● **STATED EXERCISE A**: In the text on October, what do other posts and discussion lists say should replace bee feeding at the end of September?

● **TEXT SHOWN**:
--- Start ---

October is Nature’s Funeral Month

Nature glories in death more than life. The month of departure is more beautiful than the month of coming – October than May. Every green thing loves to die in bright colors.
-Henry Ward Beecher  Proverbs from the Plymouth Pulpit ***

Ivy in bloom. The harbinger of autumn....

Ivy in bloom. The harbinger of autumn….

The weather of late around here is the very essence of funereal: grey, cold, with the feeling of the end of days. Dark when I arise in the morning, dark before dinner even in late afternoon. There is not a lot of the color Beecher refers to here, although my lawn is covered golden leaves and pine needles. I must to feeling a bit melancholy and the weather certainly does not help. So I really cannot relate to

You ought to know that October is the first Spring month.
-Karel Capek The Gardener’s October

He does go onto explain himself, and I cannot fault his logic:

… the month of underground germination and sprouting, of hidden growth, of swelling buds; scratch a little into the ground and you will find buds ready made, thick as your thumb, fragile shoots and struggling roots – I can’t help you, Spring is here; go out, gardener, and plant (but be careful that you don’t cut with the spade a sprouting narcissus bulb). 

Yes, he is right, but while all this growth is happening under ground, a blazing funeral is overhead. So why do I feel neither the growth nor the blaze?

Swarm!

Or not. What sounds like a swarm, look like a swarm, but isn’t a swarm? When it’s a zillion bees on a huge ivy, loading up for winter.

You can't see them, but they are there....

You can’t see them, but they are there….

I really did think it was a swarm mostly because of the roar of the buzzing. And also because this is a favorite go-to place for the garage bees when they do swarm. However, upon closer examination, all the bees I saw were loaded down with pollen and happily going from blossom to blossom.

Honey or not honey

The last post generated some discussion over the role of sugar syrup in honey, as well as the unusual ingredients bees pick up on the way. We are still on sugar syrup, especially with our nuc bees. I was told that you feed them syrup until they stop taking it. And then you apply the fondant. But I am seeing from other posts and discussion lists that bee feeding should end at the end of September to be replaced by fondant for most of the winter. All I know is the bees usually tell me when they don’t want the syrup anymore, but it would be interesting to hear other views on this.

--- End ---

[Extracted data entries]
--- Start ---

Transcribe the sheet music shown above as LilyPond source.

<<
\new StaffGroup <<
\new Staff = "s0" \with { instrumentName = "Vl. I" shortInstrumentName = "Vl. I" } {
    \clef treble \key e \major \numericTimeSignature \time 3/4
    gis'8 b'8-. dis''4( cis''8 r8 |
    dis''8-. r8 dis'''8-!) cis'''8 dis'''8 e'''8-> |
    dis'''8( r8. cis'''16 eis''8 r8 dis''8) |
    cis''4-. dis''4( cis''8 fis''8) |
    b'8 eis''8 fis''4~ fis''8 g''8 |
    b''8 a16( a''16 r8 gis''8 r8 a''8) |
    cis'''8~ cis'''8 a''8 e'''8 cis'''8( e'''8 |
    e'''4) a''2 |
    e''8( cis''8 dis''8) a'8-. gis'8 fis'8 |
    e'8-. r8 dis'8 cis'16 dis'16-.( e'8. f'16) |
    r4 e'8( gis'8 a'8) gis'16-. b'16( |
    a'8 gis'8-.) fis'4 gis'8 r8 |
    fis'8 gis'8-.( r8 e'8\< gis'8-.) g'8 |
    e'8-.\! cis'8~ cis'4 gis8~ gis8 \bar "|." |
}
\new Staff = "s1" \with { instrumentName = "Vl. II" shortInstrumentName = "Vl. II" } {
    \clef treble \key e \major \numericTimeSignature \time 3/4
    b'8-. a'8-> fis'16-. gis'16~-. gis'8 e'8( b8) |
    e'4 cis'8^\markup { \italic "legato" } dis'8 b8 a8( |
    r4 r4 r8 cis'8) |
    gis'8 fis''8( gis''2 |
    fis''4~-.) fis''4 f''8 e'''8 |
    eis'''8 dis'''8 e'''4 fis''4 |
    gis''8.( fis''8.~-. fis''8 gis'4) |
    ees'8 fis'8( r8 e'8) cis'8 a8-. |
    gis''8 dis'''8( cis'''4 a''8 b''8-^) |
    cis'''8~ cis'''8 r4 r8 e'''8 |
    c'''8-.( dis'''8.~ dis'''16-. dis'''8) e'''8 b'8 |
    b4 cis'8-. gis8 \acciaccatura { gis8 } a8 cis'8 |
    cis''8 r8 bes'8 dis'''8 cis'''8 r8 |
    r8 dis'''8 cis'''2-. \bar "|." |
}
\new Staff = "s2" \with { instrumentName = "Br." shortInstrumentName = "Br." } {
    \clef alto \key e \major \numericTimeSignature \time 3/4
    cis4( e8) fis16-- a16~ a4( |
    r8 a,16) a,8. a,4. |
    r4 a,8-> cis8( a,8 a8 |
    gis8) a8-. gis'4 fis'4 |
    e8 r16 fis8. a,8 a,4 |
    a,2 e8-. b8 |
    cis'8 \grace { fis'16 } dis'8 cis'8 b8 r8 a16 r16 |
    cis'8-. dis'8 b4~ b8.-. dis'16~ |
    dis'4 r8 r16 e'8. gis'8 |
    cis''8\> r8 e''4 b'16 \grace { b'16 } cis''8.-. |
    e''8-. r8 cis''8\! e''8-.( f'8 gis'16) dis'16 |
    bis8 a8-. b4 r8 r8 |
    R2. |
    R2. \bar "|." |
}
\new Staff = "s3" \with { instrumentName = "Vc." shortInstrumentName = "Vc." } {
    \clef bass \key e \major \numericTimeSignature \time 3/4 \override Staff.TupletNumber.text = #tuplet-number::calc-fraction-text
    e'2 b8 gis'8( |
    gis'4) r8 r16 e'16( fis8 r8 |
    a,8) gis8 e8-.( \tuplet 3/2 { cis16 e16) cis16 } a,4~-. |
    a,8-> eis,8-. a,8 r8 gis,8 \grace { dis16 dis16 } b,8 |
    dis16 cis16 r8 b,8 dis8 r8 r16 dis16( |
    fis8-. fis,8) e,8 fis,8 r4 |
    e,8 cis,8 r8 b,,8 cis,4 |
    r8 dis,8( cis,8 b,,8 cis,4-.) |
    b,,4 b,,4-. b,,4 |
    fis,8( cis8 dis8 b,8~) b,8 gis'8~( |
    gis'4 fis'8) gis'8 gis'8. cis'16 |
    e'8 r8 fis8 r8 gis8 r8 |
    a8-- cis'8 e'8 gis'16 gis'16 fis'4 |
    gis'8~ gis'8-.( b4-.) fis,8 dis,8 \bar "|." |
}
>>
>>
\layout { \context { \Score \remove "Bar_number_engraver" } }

--- End ---

● **STATED EXERCISE B**: Find every line in the rows above that contains the string "time", and copy each one. Case counts.

● **ANSWER A**: Fondant, for most of the winter.

● **ANSWER B**:
    \clef treble \key e \major \numericTimeSignature \time 3/4
    \clef treble \key e \major \numericTimeSignature \time 3/4
    \clef alto \key e \major \numericTimeSignature \time 3/4
    \clef bass \key e \major \numericTimeSignature \time 3/4 \override Staff.TupletNumber.text = #tuplet-number::calc-fraction-text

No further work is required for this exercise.